No matter what kind of senior care facility you operate—skilled nursing, assisted living, independent living—the past few years have been a very difficult operating environment. Oddly, however, the financial woes of the senior care industry seemed to have had little impact on values in the acquisition market, at least with regard to average prices paid by the buyers who are still in the market.
In 2000 and 2001, investors expected the average price per nursing bed sold to be soft, but after a 10% drop in 2000, the average price actually rose by 4% in 2001. By 2002, with cuts in Medicaid at the state level, Medicare uncertainty, the collapse of the liability insurance market and the limited financing market, prices for SNFs should, by all reason, have been their weakest in more than 10 years. Instead, they remained at about the same level as in 2001 and more than $5,000 to $10,000 per bed higher than in the early 1990s. We’ll explain the reasons for this unexpected result, but first we will look at the big decline in prices last year, which occurred in both the assisted and independent living sectors.
The financial difficulties encountered by many of the large companies in assisted and independent living should have resulted in a significant drop in the average price per unit sold by 2001. Assisted living prices had been rising for five straight years, fueled in large part by the significant amounts of capital available for expansion-minded operators as well as optimistic absorption assumptions associated with the sale of many newly built facilities.
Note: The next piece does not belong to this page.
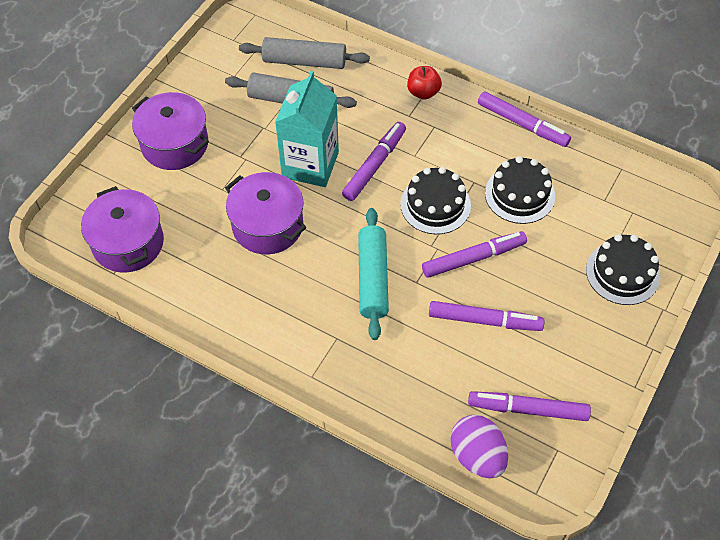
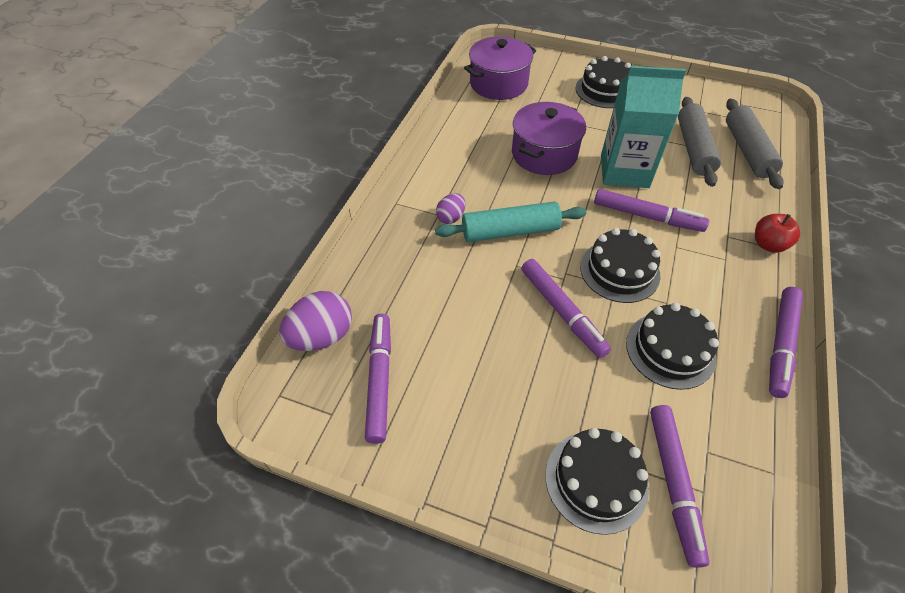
camera: 80 degrees right, 5 degrees down
(174, 144) = (605, 90): purple pot -> black cake
(344, 327) = (451, 217): none -> purple egg
(484, 320) = (484, 329): purple marker -> purple marker (674, 484)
But the anticipated decline did not occur until 2002, and when it did, it made up for lost time.
Last year, the average price per assisted living unit sold plunged by more than 23% to $65,200, compared with $85,500 per unit in 2001. The median price, which for the past six years has been below the average price, also dropped by more than 23% to $61,000. (These statistics exclude sale/leaseback transactions that are REIT financings and sales where the seller retains a percentage of the ownership, such as many of the recent Sunrise Assisted Living [NYSE: SRZ] sales.)
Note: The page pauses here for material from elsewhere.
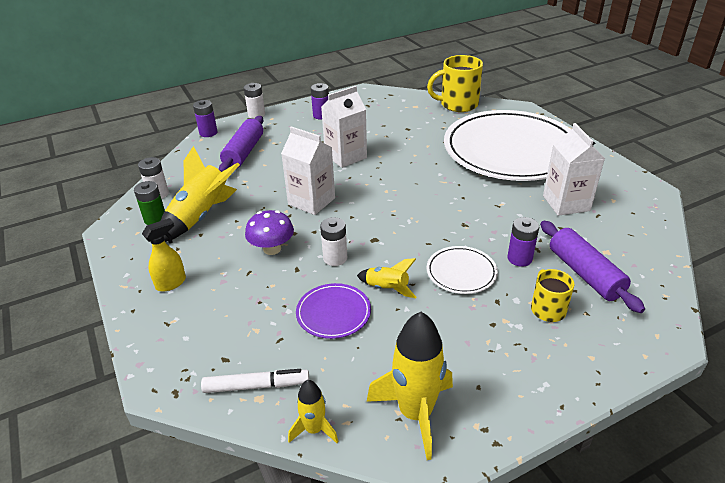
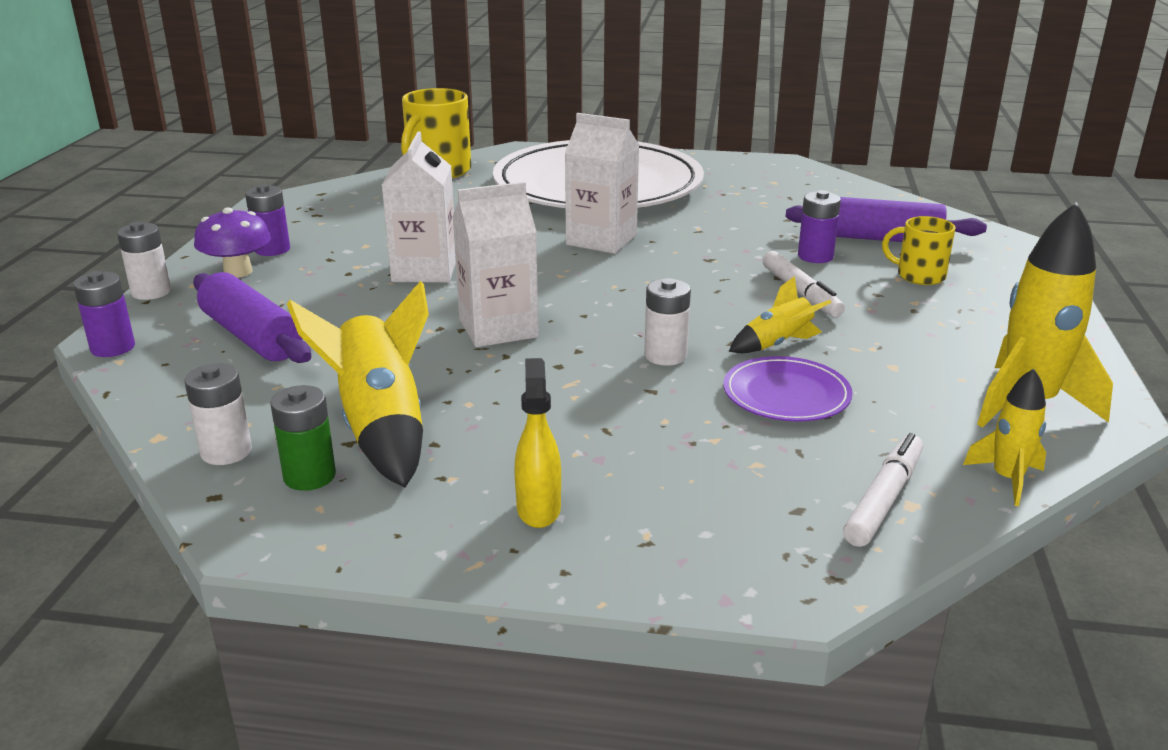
camera: 55 degrees left, 10 degrees down
(272, 249) = (574, 394): purple mushroom -> purple mushroom (238, 272)
(461, 272) = (800, 293): white plate -> white marker
(566, 203) = (747, 201): white carton -> white carton (601, 240)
As operators and investors are aware, this unprecedented drop in average prices paid does not represent a collapse of the overall assisted living market. Instead, it reflects the abundance of distressed properties sold in 2002, by lenders and operators who, in some cases, finally took whatever price they could get. Many of these facilities were not able to reach stabilized occupancy after three years of operation, some of which were still below 70% occupancy.
The biggest seller in 2002 was Alterra Healthcare (AMEX: ALI), which has been suffering through a two-year process of divesting more than 100 properties in anticipation of restructuring its balance sheet and emerging from bankruptcy protection. Other multi-facility sellers include Atria Senior Quarters, CareMatrix, Regent Assisted Living and the former Grand Court Lifestyles, which sold a variety of assisted and independent living facilities.
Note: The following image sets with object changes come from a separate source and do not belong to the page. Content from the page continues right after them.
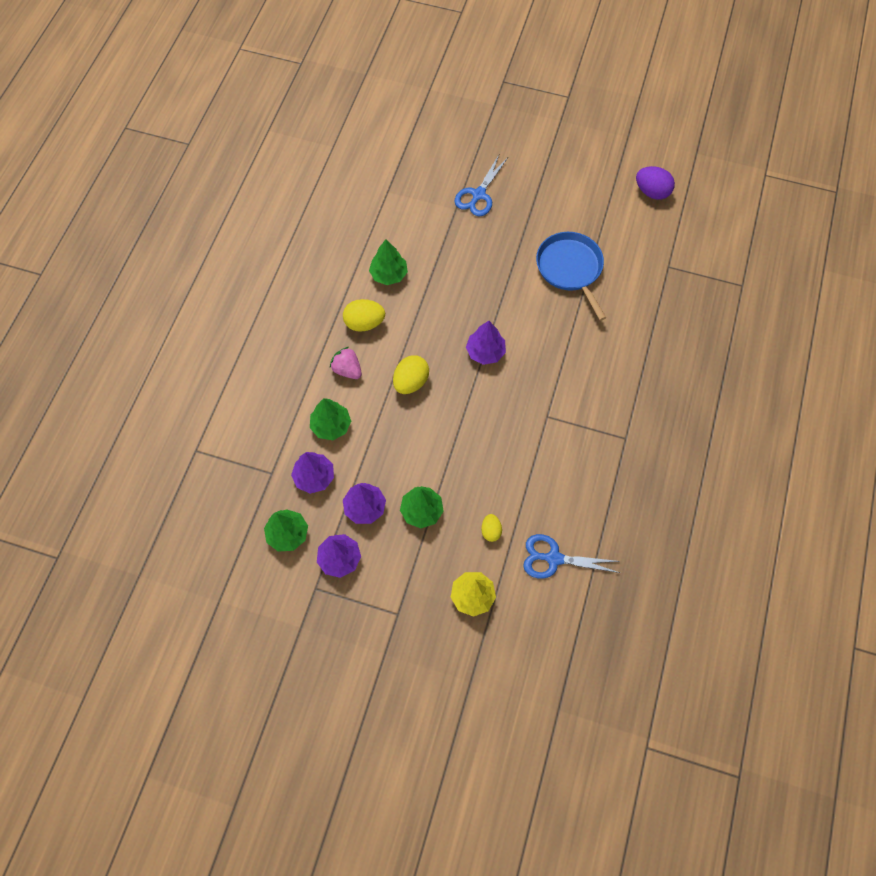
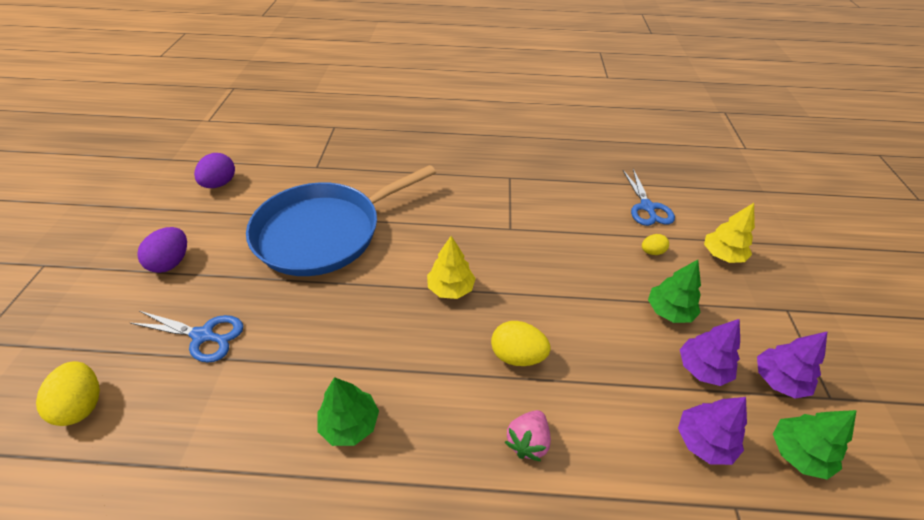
camera: 105 degrees left, 20 degrees down
(331, 425) = (621, 440): green tree -> none
(364, 323) = (443, 437): yellow egg -> yellow egg (83, 404)
(485, 352) = (451, 288): purple tree -> yellow tree
(555, 169) = (171, 262): none -> purple egg
(570, 269) = (324, 232): blue pan -> blue pan, size x1.62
It is anticipated that the market will continue to be dominated by these distressed sales for at least the first half of 2003, with any uptick in the market later this year dependent on the quality of facilities coming on the market and the availability of financing. It must be remembered that many factors influence the price paid per unit, but buyers are still in the range of 8x to 10x EBITDA for stabilized facilities.
The independent living market suffered almost as large a drop in average per unit prices paid as the assisted living market, and for similar reasons. After rising for seven straight years, IL per unit prices in 2002 declined by 17% to $81,000 per unit, a level not seen since 1997 in this market segment. Although not reflected in the lower prices paid, the independent living market has been the strongest in the overall senior care sector; it has not been impacted by overbuilding (in at least 10 years), has no reimbursement issues, and has not suffered as much from the liability insurance crisis.
The range in prices paid was consistent with past years, with the top price reaching $200,000 per unit. The decline in the average price paid merely reflects the quality of the communities sold: The average occupancy rate for the properties sold in 2002 was just 80%, while in 2001 almost all of the communities sold had occupancy rates in excess of 90%.
Getting back to the skilled nursing facility segment, there is most likely not one operator or investor who would have bet that the average price per bed sold would not decline in 2002, especially after the Medicare “cliff” expired on September 30, 2002. During most of 2002, some buyers assumed that they would lose at least 50% of the Medicare add-on that has since disappeared, while others assumed they would lose the entire amount when doing their projections. The problem is that for most operators, Medicare was still profitable after September 30—it just covered a smaller proportion of losses from Medicaid in many states.
What was most surprising is that the median price per bed in 2002, at $35,700, was the second highest since we began tracking these statistics in the mid-1980s. Over the past 10 years the median has ranged between $32,000 per bed and $35,000 per bed every year except 1999, when it spiked up to $38,000 per bed. Consequently, from an historical perspective the median in 2002 was not unusually high; it is just that given the market conditions, where everything that could go wrong did go wrong, 2002 was not the year that prices should have firmed up.
Sales in the Northeast helped keep prices relatively high, with five sales priced at over $60,000 per bed. In addition, the average occupancy for all nursing facilities that sold for more than $50,000 per bed was just over 92%, which is not too shabby for an industry that has had its share of difficulty in attracting customers over the past few years. What this tells us is that the nursing home market, at least from an acquisition perspective, is not as weak as most of us had expected, particularly for quality facilities.